The Linux kernel has a race condition that happens when multiple processes try to access the same IP/port combination using souce network address translation (SNAT). In some cases SNAT allocated the same port which lead to one of the packages being dropped.
SNAT means that an intermediate party in a connection changes network packages ports and IPs because the source is not directly reachable from the destination.
SNAT is done with Docker because each container has it's own virtual network interface (veth). Connections from containers to other containers on the same host can talk directly without an intermediate party.
However connections to external IPs need to go through the Linux bridge on the host (cni0, docker0) and the actual main interface (eth0). Because external IPs can't reply to the container direclty, SNAT needs to happen.
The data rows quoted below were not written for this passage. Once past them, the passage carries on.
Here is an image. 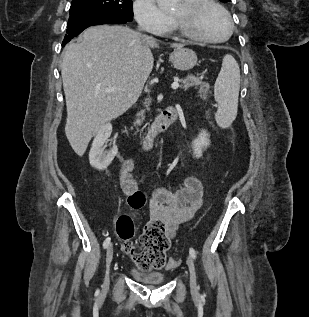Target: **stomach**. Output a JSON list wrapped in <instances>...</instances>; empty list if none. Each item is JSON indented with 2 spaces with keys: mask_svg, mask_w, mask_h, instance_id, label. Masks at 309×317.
Segmentation results:
<instances>
[{
  "mask_svg": "<svg viewBox=\"0 0 309 317\" xmlns=\"http://www.w3.org/2000/svg\"><path fill=\"white\" fill-rule=\"evenodd\" d=\"M170 61L180 71H188L197 64L196 53L189 48H177L170 54Z\"/></svg>",
  "mask_w": 309,
  "mask_h": 317,
  "instance_id": "0dacf381",
  "label": "stomach"
}]
</instances>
SNAT is done by choosing a port on the host that is used to "proxy" the connection to the container and replacing the IP address in the package. The external IPs reply goes to the host, which translates the package to the container based on the port. For the external IP it looks like the connection comes from the host.
Iptables is a tool to do SNAT and is part of the Linux kernel netfilter package. Iptables is instructed by the Kubernetes CNI to route packges from a container to an external IP over the host. Conntrack, which is also part of the netfilter package, keeps track of all the ports and connections. For every new connection from a container to an external IP, a port is allocated and written into the conntrack table.
To allocate a new port, by default the last allocated port number is incremented. Because the increment is not atomic, concurrent connection attempts can allocate the same port. This is the race condition. When writing the new connection to conntrack, the second package is dropped because the entry already exists. The statistics conntrack -S
has the fields “insert_failed” and "drops" which show that inserts fail and packages are dropped.
Iptables supports other ways to allocate ports, controlled with the option --random
and --random-fully
. The latter doesn't have the race condition. The Kubernetes CNI is responsible to set the iptables options and should use this option to avoid the race condition.
Avoid SNAT in internal networks. Often containers connect to "external IPs" which are still within the same internal VPC, for example Redis/Memcached/MySQL.
In AWS EKS each pod has their own IP address and network interface, which means that there is no need to do SNAT to central services like RDS/Memcached/Redis.